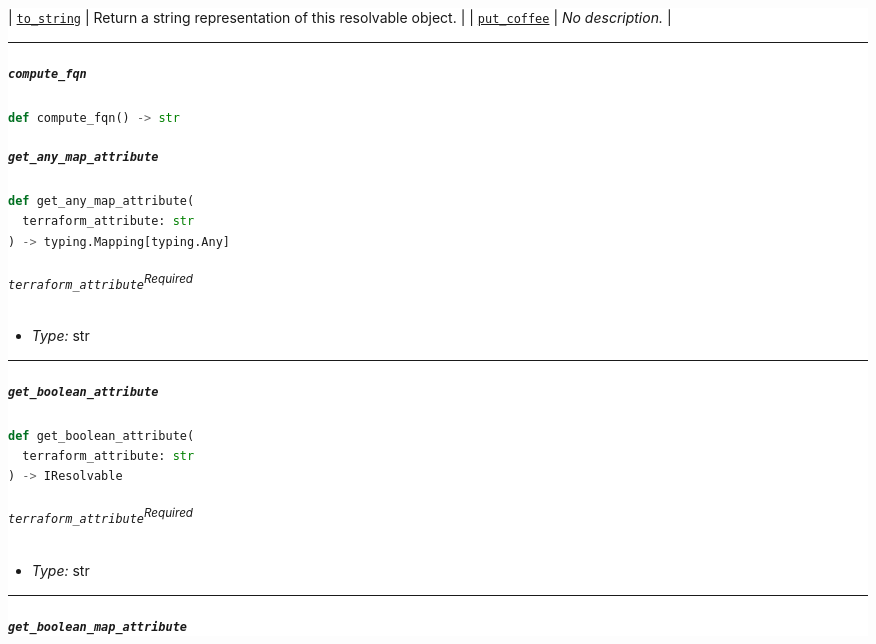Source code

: | <code><a href="#@cdktf/provider-hashicups.order.OrderItemsOutputReference.toString">to_string</a></code> | Return a string representation of this resolvable object. |
| <code><a href="#@cdktf/provider-hashicups.order.OrderItemsOutputReference.putCoffee">put_coffee</a></code> | *No description.* |

---

##### `compute_fqn` <a name="compute_fqn" id="@cdktf/provider-hashicups.order.OrderItemsOutputReference.computeFqn"></a>

```python
def compute_fqn() -> str
```

##### `get_any_map_attribute` <a name="get_any_map_attribute" id="@cdktf/provider-hashicups.order.OrderItemsOutputReference.getAnyMapAttribute"></a>

```python
def get_any_map_attribute(
  terraform_attribute: str
) -> typing.Mapping[typing.Any]
```

###### `terraform_attribute`<sup>Required</sup> <a name="terraform_attribute" id="@cdktf/provider-hashicups.order.OrderItemsOutputReference.getAnyMapAttribute.parameter.terraformAttribute"></a>

- *Type:* str

---

##### `get_boolean_attribute` <a name="get_boolean_attribute" id="@cdktf/provider-hashicups.order.OrderItemsOutputReference.getBooleanAttribute"></a>

```python
def get_boolean_attribute(
  terraform_attribute: str
) -> IResolvable
```

###### `terraform_attribute`<sup>Required</sup> <a name="terraform_attribute" id="@cdktf/provider-hashicups.order.OrderItemsOutputReference.getBooleanAttribute.parameter.terraformAttribute"></a>

- *Type:* str

---

##### `get_boolean_map_attribute` <a name="get_boolean_map_attribute" id="@cdktf/provider-hashicups.order.OrderItemsOutputReference.getBooleanMapAttribute"></a>
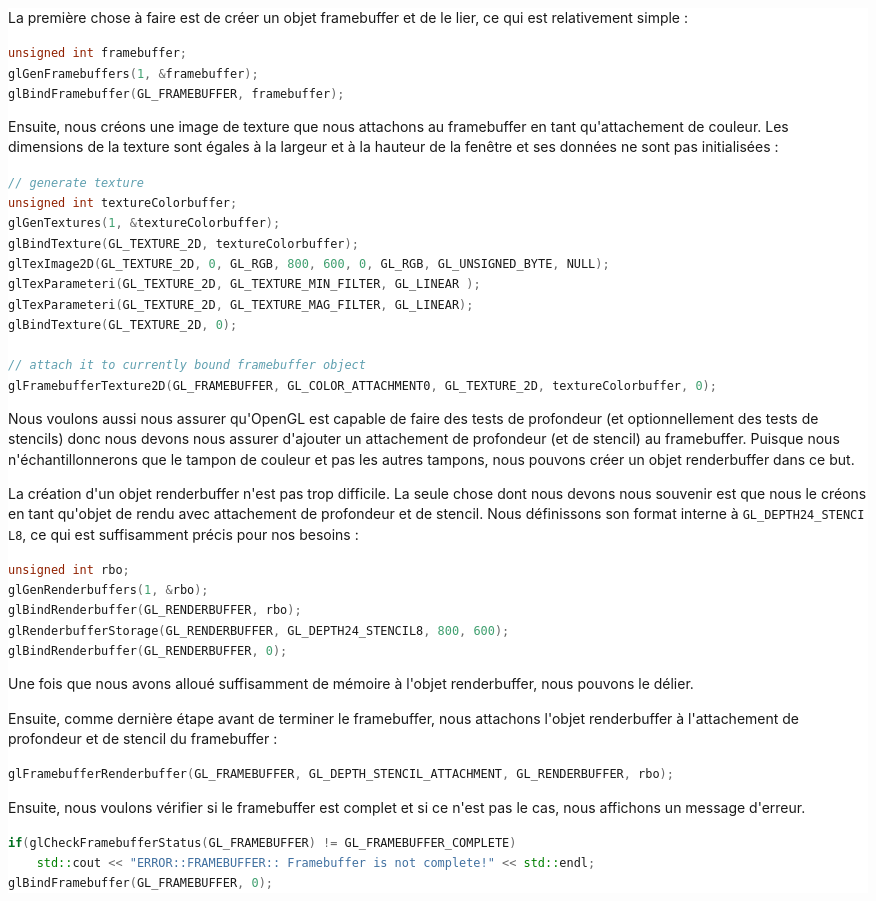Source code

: La première chose à faire est de créer un objet framebuffer et de le lier, ce qui est relativement simple : 
```cpp
unsigned int framebuffer;
glGenFramebuffers(1, &framebuffer);
glBindFramebuffer(GL_FRAMEBUFFER, framebuffer);    
```
Ensuite, nous créons une image de texture que nous attachons au framebuffer en tant qu'attachement de couleur. Les dimensions de la texture sont égales à la largeur et à la hauteur de la fenêtre et ses données ne sont pas initialisées : 
```cpp
// generate texture
unsigned int textureColorbuffer;
glGenTextures(1, &textureColorbuffer);
glBindTexture(GL_TEXTURE_2D, textureColorbuffer);
glTexImage2D(GL_TEXTURE_2D, 0, GL_RGB, 800, 600, 0, GL_RGB, GL_UNSIGNED_BYTE, NULL);
glTexParameteri(GL_TEXTURE_2D, GL_TEXTURE_MIN_FILTER, GL_LINEAR );
glTexParameteri(GL_TEXTURE_2D, GL_TEXTURE_MAG_FILTER, GL_LINEAR);
glBindTexture(GL_TEXTURE_2D, 0);

// attach it to currently bound framebuffer object
glFramebufferTexture2D(GL_FRAMEBUFFER, GL_COLOR_ATTACHMENT0, GL_TEXTURE_2D, textureColorbuffer, 0);
```
Nous voulons aussi nous assurer qu'OpenGL est capable de faire des tests de profondeur (et optionnellement des tests de stencils) donc nous devons nous assurer d'ajouter un attachement de profondeur (et de stencil) au framebuffer. Puisque nous n'échantillonnerons que le tampon de couleur et pas les autres tampons, nous pouvons créer un objet renderbuffer dans ce but.  
  
La création d'un objet renderbuffer n'est pas trop difficile. La seule chose dont nous devons nous souvenir est que nous le créons en tant qu'objet de rendu avec attachement de profondeur et de stencil. Nous définissons son format interne à `GL_DEPTH24_STENCIL8`, ce qui est suffisamment précis pour nos besoins :
```cpp
unsigned int rbo;
glGenRenderbuffers(1, &rbo);
glBindRenderbuffer(GL_RENDERBUFFER, rbo); 
glRenderbufferStorage(GL_RENDERBUFFER, GL_DEPTH24_STENCIL8, 800, 600);  
glBindRenderbuffer(GL_RENDERBUFFER, 0);
```

Une fois que nous avons alloué suffisamment de mémoire à l'objet renderbuffer, nous pouvons le délier.

Ensuite, comme dernière étape avant de terminer le framebuffer, nous attachons l'objet renderbuffer à l'attachement de profondeur et de stencil du framebuffer : 

```cpp
glFramebufferRenderbuffer(GL_FRAMEBUFFER, GL_DEPTH_STENCIL_ATTACHMENT, GL_RENDERBUFFER, rbo);
```
Ensuite, nous voulons vérifier si le framebuffer est complet et si ce n'est pas le cas, nous affichons un message d'erreur. 
```cpp
if(glCheckFramebufferStatus(GL_FRAMEBUFFER) != GL_FRAMEBUFFER_COMPLETE)
	std::cout << "ERROR::FRAMEBUFFER:: Framebuffer is not complete!" << std::endl;
glBindFramebuffer(GL_FRAMEBUFFER, 0);  
```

#### [WHAT TO WORK ON]
Please go through each line of the data and count those that contain the string "getBooleanAttribute"; give that number alone.

#### [WRITTEN RESPONSE]
2